Dyster, a Democrat, became the first Falls mayor in a quarter century to win re-election when he won a second term in office in November 2011.
"I'm excited about what we've accomplished already, but I'm even more excited about where we're headed next," Dyster said. "I'm a guy who likes to finish what I've started."
Thanking city workers for helping to create the progress of his first two terms, Dyster listed accomplishments and spoke of future plans, including the introduction of on-board computers on all fire department apparatus by the end of the year and the early adoption of body cameras by the Niagara Falls Police Department, which Dyster said he was proud to say was in the works before the Ferguson incident.
"In a city that used to be called the 'Pothole Capital of the World,' I'm proud to say our DPW department has paved 221 streets during my time in office," he said. "And I'm happy to say we're looking to pave another 40 or so additional streets this year alone."
Dyster cited his ability to partner with government officials at other levels, including Congressman Brian Higgins and New York Sens. Charles Schumer and Kirsten Gillibrand, as one reason why the city had been able to obtain funding for ongoing projects like the Niagara Falls International Railway Station and the Robert Moses Parkway removal project. The RMP plan will restore the city's waterfront access lost during urban renewal.
Citing Gov. Andrew Cuomo's strong commitment to Western New York through the "Buffalo Billion" initiative, Dyster noted there were four hotel projects currently underway in downtown Niagara Falls, and more development in the pipeline.

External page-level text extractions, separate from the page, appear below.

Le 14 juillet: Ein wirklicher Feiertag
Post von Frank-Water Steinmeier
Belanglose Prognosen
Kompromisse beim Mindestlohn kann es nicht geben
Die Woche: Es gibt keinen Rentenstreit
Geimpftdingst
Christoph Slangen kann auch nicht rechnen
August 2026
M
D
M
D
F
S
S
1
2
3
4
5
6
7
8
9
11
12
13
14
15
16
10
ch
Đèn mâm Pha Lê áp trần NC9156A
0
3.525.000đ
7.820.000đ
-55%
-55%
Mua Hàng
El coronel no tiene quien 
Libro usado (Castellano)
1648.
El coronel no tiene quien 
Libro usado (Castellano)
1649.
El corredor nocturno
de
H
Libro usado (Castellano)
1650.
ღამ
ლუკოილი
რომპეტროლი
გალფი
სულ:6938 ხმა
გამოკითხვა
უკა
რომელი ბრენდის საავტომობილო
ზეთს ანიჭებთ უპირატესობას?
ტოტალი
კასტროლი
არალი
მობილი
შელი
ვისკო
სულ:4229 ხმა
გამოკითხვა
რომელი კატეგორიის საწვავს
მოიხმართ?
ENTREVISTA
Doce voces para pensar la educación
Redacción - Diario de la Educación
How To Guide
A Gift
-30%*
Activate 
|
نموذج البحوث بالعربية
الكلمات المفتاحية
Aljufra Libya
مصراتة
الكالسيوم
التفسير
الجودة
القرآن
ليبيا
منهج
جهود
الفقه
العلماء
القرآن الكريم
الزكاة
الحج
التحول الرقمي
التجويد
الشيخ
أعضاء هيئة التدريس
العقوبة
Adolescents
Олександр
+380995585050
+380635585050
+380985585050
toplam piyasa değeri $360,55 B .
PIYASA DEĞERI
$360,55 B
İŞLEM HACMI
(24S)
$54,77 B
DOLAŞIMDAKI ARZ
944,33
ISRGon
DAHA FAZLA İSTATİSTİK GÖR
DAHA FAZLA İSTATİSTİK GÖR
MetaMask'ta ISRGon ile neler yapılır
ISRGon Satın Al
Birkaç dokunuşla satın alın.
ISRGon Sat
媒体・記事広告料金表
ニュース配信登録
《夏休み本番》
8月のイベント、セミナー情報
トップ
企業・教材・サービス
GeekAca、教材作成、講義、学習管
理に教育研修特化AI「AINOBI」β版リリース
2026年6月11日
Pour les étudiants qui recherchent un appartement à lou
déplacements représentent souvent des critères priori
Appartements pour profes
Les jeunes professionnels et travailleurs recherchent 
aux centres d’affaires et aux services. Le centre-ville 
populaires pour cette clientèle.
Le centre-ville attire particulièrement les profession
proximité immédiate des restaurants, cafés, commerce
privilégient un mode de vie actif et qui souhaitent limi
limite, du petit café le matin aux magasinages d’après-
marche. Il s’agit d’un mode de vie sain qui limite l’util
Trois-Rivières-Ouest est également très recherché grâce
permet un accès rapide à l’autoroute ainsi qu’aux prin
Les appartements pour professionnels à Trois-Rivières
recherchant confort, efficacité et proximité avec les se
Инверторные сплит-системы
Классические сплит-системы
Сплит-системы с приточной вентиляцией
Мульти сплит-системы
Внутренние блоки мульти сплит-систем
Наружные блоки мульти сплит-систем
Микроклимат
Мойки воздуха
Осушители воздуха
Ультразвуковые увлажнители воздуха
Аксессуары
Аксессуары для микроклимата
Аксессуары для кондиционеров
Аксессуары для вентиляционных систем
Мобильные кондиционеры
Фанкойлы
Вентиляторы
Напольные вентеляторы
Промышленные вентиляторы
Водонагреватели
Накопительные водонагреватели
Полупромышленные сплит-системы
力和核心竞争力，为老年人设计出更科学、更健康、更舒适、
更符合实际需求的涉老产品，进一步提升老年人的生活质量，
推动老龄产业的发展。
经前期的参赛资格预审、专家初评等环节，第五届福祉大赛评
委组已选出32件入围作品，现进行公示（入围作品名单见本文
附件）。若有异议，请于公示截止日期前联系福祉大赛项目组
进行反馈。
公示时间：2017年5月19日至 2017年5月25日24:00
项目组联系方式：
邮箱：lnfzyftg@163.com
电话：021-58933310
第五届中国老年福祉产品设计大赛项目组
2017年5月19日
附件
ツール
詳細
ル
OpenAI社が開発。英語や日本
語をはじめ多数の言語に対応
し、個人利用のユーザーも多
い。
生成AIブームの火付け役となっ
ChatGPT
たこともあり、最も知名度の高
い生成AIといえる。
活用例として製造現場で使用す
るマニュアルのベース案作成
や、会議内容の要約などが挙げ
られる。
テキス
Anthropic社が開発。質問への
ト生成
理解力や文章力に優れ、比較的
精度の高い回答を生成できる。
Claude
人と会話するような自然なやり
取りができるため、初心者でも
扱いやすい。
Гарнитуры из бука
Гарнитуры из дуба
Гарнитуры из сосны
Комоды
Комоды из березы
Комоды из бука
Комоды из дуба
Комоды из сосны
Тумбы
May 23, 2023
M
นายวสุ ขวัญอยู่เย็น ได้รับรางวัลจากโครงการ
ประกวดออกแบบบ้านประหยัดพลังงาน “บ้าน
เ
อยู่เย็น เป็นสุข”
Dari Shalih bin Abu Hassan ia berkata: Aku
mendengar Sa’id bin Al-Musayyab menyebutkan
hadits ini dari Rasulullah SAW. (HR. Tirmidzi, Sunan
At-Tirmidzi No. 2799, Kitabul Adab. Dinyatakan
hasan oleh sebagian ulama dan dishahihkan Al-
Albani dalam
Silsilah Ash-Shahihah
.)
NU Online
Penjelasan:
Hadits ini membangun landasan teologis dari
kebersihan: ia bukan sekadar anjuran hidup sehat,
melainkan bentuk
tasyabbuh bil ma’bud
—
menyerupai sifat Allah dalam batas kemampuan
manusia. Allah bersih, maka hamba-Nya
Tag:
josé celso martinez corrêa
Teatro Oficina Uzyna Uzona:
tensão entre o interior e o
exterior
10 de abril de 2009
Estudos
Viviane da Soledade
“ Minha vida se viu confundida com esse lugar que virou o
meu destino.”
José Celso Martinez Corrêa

Drawing a comparison to nearby Buffalo, Dyster noted that, as "steel came out of the ground and cranes appeared on the skyline," people's skepticism about development would give way to optimism and hope.
He said there was more than $300 million worth of projects either under construction already or ready to start soon in the downtown area alone.
"As long as Andrew Cuomo is governor of New York state and he continues his strong commitment to economic revitalization here, who wouldn't want to be mayor of the City of Niagara Falls?" Dyster said.
Dyster said he was humbled by having the opportunity to serve as mayor, and that it was "the greatest honor a person could ever receive" to be elected mayor of the city where he was born.
"We've achieved a lot together over the last several years, but we're not done yet," he said. "If you honor me with a third term in office, I promise you - you ain't seen nothing yet."